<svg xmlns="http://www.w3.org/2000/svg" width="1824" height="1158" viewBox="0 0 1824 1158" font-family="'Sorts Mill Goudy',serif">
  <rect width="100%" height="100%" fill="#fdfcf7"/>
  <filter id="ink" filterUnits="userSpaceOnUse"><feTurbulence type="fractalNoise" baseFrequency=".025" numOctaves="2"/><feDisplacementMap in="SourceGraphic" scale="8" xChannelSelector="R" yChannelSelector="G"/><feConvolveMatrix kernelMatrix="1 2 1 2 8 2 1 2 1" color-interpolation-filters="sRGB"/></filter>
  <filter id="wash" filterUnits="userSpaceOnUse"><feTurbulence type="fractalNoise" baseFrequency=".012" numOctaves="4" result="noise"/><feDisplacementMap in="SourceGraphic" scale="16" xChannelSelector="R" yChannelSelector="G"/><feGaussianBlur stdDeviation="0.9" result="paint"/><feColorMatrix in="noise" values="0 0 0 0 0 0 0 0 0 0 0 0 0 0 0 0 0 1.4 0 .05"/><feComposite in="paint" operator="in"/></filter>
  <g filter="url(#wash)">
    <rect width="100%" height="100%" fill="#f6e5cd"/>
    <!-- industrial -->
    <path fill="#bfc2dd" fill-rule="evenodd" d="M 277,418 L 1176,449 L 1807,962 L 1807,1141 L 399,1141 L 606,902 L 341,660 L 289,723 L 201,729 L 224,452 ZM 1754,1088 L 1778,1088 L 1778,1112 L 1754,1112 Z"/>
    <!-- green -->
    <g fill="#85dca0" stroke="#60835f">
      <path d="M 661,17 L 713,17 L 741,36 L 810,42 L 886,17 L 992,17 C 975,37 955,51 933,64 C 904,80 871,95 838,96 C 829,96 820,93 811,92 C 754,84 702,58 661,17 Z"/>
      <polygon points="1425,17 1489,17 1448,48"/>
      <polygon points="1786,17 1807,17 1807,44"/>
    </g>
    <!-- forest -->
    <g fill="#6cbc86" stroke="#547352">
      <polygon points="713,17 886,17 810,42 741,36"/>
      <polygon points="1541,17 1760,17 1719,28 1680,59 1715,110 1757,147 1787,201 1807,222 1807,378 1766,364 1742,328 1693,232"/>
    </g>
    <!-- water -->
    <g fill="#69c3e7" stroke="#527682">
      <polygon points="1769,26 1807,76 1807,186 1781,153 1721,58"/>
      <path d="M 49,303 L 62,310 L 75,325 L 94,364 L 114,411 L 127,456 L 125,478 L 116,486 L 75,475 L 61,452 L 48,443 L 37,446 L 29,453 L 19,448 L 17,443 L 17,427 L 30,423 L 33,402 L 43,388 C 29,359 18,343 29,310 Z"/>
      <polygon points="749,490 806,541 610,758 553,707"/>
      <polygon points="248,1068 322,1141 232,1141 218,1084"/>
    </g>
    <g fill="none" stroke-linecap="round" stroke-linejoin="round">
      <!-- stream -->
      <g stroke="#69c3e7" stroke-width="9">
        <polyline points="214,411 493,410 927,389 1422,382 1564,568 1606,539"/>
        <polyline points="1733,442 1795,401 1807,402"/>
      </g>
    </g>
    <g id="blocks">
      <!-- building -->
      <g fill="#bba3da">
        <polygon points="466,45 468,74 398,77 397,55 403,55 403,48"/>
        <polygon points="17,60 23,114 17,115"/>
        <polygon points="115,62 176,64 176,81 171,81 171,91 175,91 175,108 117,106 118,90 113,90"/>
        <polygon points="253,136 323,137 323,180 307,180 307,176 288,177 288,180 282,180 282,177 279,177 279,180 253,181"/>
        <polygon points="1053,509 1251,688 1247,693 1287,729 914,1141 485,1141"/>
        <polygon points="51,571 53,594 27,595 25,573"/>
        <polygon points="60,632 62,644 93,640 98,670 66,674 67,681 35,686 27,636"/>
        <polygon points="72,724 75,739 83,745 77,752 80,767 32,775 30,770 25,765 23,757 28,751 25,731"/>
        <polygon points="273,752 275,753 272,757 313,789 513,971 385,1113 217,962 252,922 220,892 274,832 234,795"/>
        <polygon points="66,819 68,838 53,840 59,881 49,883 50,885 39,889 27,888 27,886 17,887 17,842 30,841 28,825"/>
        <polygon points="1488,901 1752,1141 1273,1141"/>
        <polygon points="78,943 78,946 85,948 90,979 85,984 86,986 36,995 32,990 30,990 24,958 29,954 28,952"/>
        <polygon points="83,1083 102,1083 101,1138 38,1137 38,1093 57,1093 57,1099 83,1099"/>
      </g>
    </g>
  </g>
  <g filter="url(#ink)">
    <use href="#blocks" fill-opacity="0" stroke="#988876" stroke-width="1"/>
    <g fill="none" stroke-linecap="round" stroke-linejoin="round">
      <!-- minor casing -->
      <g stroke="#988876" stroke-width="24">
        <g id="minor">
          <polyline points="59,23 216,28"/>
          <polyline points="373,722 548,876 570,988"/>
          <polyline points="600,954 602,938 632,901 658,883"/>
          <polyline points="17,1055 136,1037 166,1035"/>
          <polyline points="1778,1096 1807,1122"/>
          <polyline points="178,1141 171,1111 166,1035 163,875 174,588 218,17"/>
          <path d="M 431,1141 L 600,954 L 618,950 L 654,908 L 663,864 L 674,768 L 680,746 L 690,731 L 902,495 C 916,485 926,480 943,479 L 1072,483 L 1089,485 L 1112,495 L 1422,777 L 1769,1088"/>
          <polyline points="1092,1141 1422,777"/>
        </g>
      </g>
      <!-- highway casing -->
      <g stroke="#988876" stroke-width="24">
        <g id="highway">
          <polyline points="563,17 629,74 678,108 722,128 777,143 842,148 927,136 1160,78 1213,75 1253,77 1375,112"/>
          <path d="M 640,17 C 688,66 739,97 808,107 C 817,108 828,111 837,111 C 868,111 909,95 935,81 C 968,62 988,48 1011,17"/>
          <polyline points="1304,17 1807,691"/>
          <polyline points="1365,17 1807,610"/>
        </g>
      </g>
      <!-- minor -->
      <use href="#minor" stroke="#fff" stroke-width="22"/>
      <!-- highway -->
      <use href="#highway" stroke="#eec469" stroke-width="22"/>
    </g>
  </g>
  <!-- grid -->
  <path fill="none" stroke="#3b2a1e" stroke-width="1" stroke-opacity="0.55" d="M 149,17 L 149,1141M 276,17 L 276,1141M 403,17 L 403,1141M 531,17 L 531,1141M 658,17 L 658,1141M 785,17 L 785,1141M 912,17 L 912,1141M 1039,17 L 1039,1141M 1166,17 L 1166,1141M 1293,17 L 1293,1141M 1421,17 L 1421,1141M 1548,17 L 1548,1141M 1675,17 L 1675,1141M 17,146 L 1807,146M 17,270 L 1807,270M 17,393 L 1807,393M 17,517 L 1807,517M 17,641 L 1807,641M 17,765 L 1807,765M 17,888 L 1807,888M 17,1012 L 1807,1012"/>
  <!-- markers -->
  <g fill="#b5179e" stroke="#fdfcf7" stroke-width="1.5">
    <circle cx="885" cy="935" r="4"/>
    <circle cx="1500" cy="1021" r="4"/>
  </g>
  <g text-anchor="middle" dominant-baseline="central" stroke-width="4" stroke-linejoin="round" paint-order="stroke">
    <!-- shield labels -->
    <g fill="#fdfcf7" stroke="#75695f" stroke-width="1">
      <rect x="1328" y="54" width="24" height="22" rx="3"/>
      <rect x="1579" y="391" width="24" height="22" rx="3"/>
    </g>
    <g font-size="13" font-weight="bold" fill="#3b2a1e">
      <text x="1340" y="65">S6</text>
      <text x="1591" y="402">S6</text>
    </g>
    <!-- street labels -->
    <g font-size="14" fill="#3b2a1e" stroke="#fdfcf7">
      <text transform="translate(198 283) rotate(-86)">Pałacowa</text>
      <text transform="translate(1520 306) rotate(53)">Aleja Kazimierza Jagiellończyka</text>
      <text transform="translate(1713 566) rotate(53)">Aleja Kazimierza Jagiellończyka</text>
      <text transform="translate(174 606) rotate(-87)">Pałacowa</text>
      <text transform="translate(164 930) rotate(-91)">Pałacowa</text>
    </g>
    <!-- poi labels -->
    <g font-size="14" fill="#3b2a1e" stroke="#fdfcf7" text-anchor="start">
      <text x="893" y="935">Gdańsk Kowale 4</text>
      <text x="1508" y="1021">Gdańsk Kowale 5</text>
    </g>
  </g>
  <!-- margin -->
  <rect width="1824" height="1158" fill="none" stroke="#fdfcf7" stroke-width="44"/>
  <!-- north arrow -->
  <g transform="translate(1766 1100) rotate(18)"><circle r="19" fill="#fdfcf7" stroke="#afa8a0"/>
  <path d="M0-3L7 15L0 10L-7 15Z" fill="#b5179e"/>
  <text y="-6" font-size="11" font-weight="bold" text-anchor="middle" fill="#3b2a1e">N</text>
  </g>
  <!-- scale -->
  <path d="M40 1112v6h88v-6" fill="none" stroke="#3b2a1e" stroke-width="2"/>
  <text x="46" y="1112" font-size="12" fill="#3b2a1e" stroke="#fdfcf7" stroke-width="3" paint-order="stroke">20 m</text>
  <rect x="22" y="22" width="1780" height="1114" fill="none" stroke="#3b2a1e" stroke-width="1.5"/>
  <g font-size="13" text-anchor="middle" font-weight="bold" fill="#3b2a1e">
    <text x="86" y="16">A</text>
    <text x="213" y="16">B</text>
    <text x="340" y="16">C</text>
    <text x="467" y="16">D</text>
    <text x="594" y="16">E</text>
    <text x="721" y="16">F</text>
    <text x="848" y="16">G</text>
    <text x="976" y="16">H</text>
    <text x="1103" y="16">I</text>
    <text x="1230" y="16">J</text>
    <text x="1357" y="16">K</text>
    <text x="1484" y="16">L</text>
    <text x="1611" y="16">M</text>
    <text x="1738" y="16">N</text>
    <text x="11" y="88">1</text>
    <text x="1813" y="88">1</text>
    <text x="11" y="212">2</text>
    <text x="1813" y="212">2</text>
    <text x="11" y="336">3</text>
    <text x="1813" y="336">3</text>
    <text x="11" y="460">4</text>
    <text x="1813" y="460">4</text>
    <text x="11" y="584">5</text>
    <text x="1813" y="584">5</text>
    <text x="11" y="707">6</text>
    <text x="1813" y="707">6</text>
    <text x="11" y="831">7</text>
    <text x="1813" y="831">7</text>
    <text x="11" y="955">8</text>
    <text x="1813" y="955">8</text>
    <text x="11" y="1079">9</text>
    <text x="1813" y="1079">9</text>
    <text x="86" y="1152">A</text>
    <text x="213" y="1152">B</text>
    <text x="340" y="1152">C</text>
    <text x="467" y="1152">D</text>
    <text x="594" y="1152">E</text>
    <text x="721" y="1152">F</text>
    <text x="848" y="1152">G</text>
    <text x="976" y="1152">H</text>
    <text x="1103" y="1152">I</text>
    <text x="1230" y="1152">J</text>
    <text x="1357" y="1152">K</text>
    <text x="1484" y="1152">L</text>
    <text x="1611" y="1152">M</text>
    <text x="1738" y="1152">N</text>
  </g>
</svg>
• • • • •
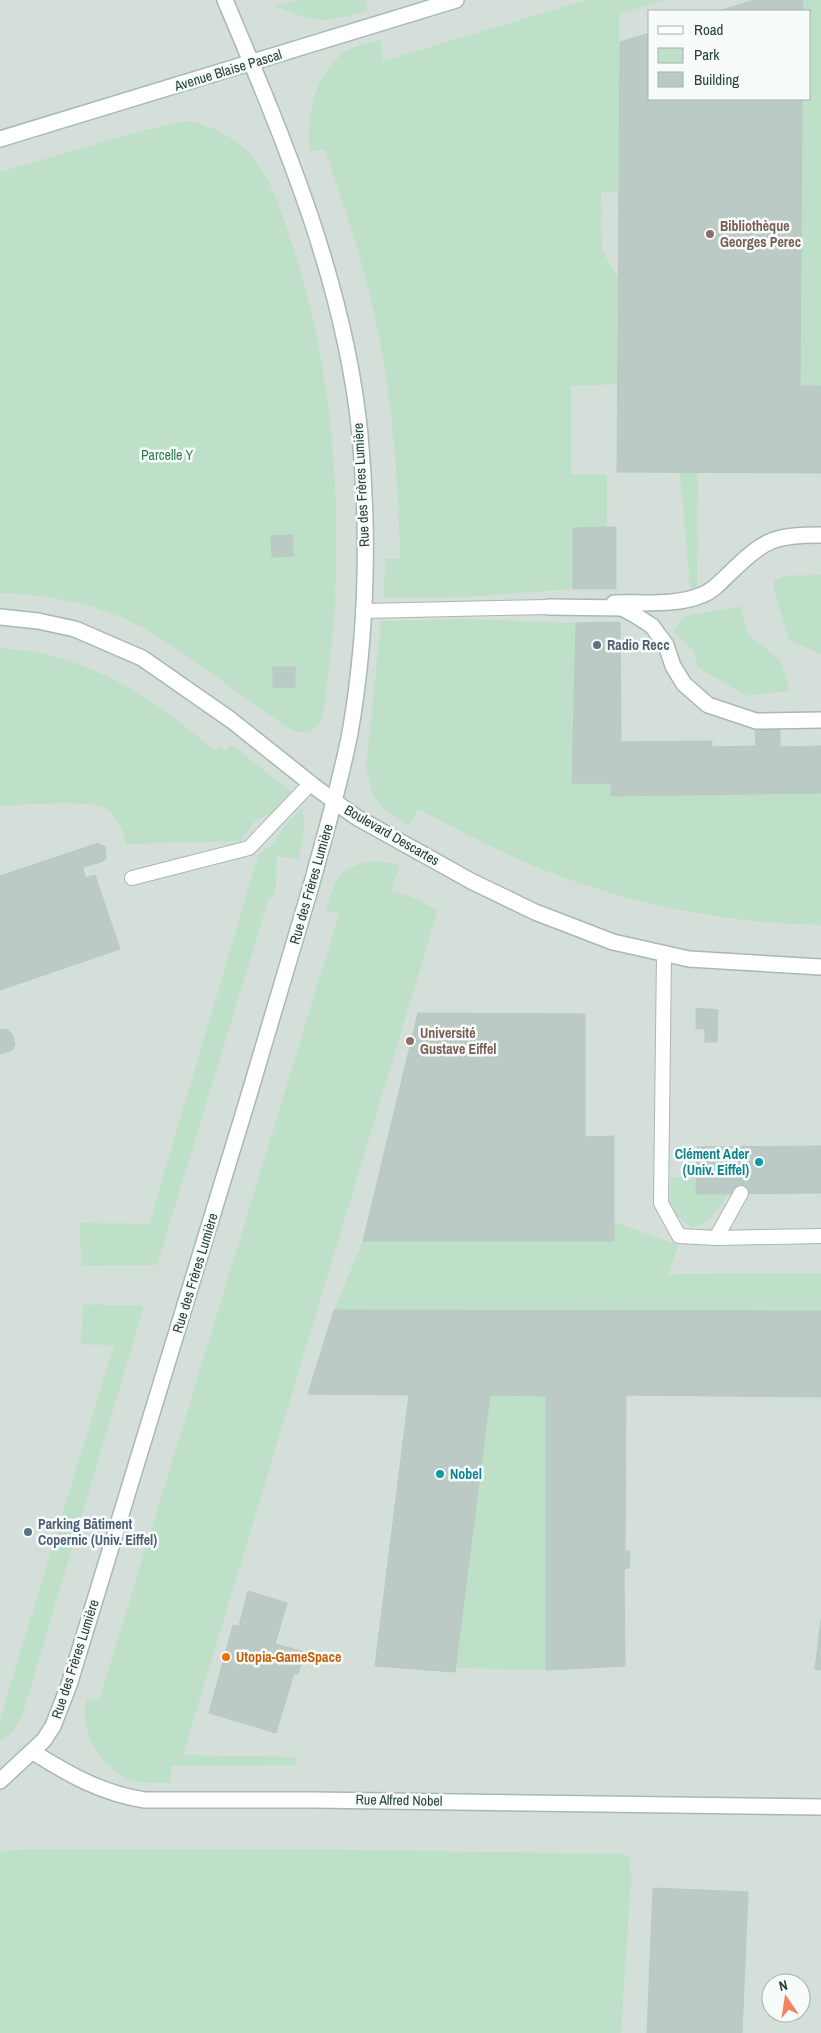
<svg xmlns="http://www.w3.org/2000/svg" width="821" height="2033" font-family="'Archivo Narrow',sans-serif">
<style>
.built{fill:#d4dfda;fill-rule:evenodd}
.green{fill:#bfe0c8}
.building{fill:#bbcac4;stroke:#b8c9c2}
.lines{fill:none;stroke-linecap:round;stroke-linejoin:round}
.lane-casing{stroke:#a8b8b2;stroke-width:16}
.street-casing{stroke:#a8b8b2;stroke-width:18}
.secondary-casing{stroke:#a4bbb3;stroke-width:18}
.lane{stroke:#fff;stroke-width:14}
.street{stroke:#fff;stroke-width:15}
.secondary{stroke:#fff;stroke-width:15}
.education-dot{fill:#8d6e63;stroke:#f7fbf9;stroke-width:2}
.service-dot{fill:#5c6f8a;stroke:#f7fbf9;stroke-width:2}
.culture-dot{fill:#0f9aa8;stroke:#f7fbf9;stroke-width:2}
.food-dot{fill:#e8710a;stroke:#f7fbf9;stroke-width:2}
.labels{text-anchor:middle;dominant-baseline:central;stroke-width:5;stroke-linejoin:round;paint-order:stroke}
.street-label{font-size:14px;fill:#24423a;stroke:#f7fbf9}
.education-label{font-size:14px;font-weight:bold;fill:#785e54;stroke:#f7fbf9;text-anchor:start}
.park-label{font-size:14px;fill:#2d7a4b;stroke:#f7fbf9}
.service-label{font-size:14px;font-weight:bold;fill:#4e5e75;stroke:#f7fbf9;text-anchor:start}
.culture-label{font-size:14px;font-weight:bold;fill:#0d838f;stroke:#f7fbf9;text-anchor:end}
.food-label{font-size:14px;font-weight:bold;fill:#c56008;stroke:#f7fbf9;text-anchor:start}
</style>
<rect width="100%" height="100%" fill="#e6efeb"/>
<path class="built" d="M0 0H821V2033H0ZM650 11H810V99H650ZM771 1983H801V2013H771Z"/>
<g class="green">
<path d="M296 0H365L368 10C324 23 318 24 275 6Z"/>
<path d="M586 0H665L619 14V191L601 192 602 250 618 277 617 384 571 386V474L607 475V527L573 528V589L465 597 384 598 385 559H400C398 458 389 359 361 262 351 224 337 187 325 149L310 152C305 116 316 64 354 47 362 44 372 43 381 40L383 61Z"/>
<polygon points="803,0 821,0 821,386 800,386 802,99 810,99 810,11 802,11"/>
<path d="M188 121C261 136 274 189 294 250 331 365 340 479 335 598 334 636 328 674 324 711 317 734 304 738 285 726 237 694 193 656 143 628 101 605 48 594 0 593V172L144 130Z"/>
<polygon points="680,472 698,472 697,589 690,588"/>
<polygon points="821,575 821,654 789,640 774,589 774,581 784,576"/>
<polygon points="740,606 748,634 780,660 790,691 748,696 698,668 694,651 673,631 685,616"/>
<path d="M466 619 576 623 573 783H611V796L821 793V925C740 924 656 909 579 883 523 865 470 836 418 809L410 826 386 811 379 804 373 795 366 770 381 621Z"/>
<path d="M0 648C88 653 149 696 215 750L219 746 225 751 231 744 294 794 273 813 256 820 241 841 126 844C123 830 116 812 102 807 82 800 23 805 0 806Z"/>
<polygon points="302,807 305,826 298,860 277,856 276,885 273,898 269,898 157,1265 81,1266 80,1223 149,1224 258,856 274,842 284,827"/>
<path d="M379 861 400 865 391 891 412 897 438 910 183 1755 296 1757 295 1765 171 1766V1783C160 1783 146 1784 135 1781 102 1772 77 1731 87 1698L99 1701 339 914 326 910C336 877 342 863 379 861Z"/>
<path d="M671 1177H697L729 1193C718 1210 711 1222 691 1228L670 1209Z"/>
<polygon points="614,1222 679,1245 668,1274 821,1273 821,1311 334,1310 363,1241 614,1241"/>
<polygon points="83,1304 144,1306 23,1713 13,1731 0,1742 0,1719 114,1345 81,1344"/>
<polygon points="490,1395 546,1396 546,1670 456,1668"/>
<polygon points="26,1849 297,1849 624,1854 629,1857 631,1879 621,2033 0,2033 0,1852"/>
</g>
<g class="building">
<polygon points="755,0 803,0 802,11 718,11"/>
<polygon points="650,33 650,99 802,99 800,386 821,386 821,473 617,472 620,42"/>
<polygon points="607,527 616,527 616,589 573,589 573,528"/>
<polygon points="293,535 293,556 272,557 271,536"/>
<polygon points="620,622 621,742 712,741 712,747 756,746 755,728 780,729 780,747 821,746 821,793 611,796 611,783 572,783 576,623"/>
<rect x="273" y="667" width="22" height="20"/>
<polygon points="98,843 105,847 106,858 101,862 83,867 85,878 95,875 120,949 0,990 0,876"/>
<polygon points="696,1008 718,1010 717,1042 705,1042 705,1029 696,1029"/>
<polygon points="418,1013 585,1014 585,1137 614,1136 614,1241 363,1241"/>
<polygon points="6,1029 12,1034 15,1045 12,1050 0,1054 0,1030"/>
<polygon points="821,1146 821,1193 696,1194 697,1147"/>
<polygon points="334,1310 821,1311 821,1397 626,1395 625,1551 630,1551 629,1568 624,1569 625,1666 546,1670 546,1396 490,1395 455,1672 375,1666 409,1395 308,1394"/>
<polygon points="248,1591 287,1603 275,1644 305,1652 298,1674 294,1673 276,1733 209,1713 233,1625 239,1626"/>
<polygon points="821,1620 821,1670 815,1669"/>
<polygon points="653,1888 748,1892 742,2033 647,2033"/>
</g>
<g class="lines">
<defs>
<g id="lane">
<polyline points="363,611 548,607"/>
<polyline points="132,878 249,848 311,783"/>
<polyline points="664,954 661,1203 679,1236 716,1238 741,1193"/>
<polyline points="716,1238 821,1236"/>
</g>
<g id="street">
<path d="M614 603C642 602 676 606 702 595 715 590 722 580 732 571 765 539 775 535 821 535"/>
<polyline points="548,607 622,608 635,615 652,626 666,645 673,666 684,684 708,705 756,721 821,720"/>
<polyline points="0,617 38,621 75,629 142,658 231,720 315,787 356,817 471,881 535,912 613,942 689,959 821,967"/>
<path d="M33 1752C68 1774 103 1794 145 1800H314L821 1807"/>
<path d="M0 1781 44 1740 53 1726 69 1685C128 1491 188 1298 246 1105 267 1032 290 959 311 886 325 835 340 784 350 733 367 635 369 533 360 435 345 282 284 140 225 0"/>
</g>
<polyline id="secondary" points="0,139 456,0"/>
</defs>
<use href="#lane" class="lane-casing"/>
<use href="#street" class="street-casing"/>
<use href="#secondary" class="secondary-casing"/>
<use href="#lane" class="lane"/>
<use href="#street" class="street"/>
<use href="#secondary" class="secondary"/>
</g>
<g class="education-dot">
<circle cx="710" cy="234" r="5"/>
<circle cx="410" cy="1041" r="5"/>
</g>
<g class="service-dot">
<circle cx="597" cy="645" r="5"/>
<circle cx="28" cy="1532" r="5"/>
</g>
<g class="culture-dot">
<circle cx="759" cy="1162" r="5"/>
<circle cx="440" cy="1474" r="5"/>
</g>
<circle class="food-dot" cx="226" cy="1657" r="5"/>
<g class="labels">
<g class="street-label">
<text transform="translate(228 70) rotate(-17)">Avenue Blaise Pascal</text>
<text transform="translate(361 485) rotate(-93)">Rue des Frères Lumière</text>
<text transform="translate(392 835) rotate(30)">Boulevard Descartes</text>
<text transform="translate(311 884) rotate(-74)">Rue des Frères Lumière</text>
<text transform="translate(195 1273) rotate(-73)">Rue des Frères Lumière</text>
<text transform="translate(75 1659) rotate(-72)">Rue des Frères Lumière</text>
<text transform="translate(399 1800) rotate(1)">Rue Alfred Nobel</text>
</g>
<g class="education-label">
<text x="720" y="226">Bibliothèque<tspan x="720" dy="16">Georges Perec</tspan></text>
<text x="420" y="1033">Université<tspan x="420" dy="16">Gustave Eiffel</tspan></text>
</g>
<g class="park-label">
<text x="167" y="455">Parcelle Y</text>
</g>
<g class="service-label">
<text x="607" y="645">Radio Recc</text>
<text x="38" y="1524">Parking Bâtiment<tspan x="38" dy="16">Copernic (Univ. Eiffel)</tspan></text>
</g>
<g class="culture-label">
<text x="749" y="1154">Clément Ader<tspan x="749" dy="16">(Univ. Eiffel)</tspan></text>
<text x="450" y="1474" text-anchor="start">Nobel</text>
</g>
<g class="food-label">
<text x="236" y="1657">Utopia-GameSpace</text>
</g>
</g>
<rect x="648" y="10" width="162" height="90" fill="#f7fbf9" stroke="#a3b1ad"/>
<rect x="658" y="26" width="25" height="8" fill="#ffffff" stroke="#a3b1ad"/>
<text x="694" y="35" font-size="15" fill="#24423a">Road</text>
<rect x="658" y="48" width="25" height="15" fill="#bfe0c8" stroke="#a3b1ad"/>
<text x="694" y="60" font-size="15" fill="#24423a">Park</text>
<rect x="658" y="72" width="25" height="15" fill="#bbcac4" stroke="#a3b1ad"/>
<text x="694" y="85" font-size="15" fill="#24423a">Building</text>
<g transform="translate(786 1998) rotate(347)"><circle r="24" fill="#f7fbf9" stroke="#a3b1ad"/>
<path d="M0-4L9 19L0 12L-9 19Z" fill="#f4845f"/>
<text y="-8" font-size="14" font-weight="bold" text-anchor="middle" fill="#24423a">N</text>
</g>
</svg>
• • • • •
--- WHAT IS BEING ASKED ---
Show all lines in the preceding material that have "type" in them.

--- EXERCISE RESULT ---
  <filter id="ink" filterUnits="userSpaceOnUse"><feTurbulence type="fractalNoise" baseFrequency=".025" numOctaves="2"/><feDisplacementMap in="SourceGraphic" scale="8" xChannelSelector="R" yChannelSelector="G"/><feConvolveMatrix kernelMatrix="1 2 1 2 8 2 1 2 1" color-interpolation-filters="sRGB"/></filter>
  <filter id="wash" filterUnits="userSpaceOnUse"><feTurbulence type="fractalNoise" baseFrequency=".012" numOctaves="4" result="noise"/><feDisplacementMap in="SourceGraphic" scale="16" xChannelSelector="R" yChannelSelector="G"/><feGaussianBlur stdDeviation="0.9" result="paint"/><feColorMatrix in="noise" values="0 0 0 0 0 0 0 0 0 0 0 0 0 0 0 0 0 1.4 0 .05"/><feComposite in="paint" operator="in"/></filter>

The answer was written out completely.